ACTION ITEM: How many lines of the material below contain the word "maximum"? Give only the number.
[SOURCE MATERIAL]
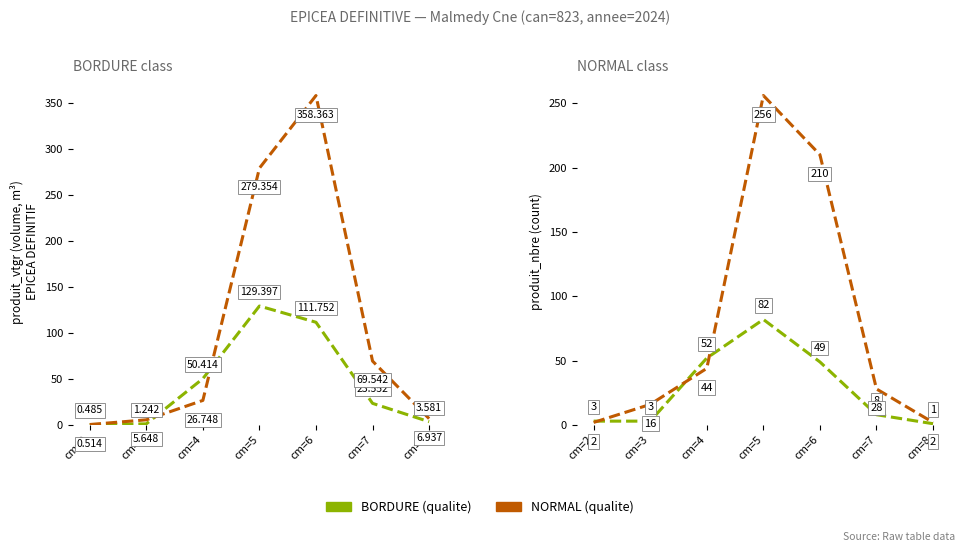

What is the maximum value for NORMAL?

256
[/SOURCE MATERIAL]
[SOURCE MATERIAL]
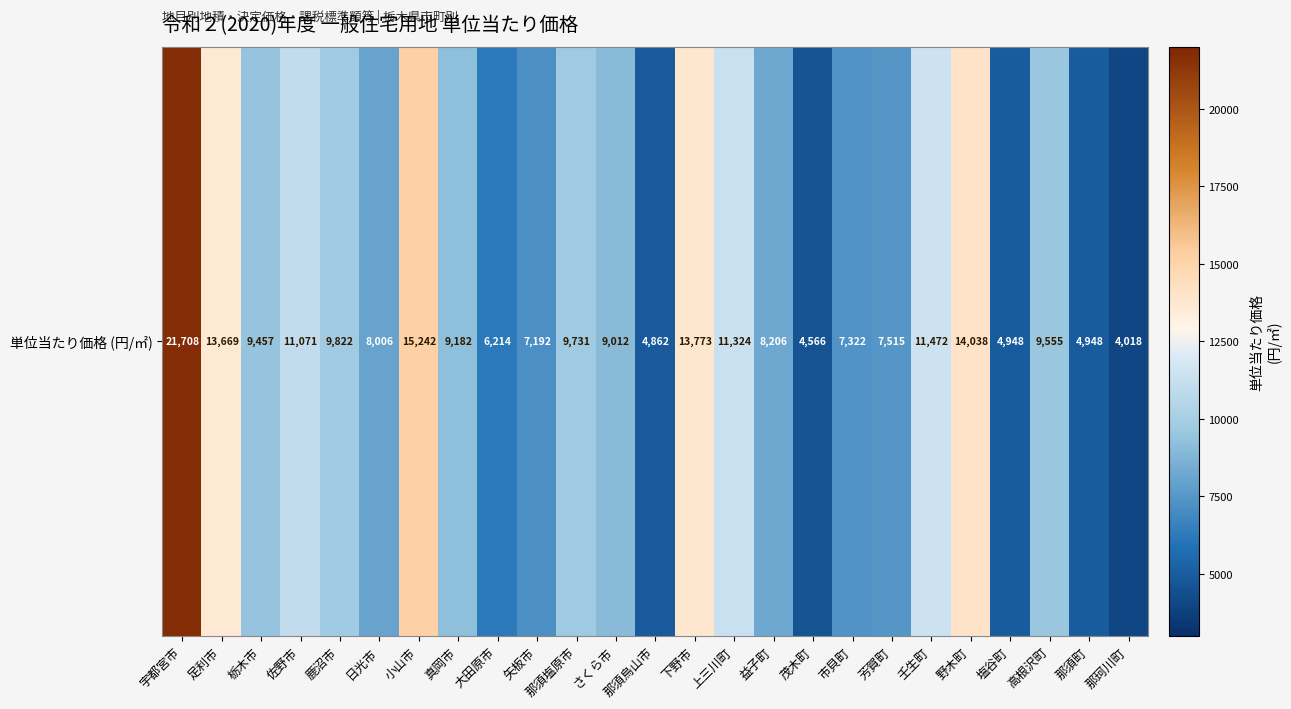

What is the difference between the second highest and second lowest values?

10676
[/SOURCE MATERIAL]
[SOURCE MATERIAL]
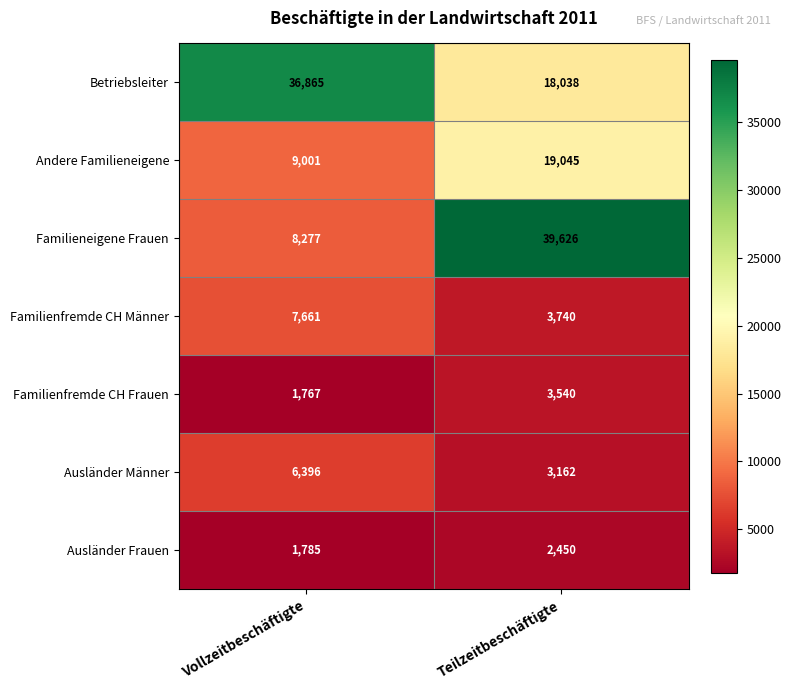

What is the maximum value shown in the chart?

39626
[/SOURCE MATERIAL]
RESULT OF THIS EXERCISE: 2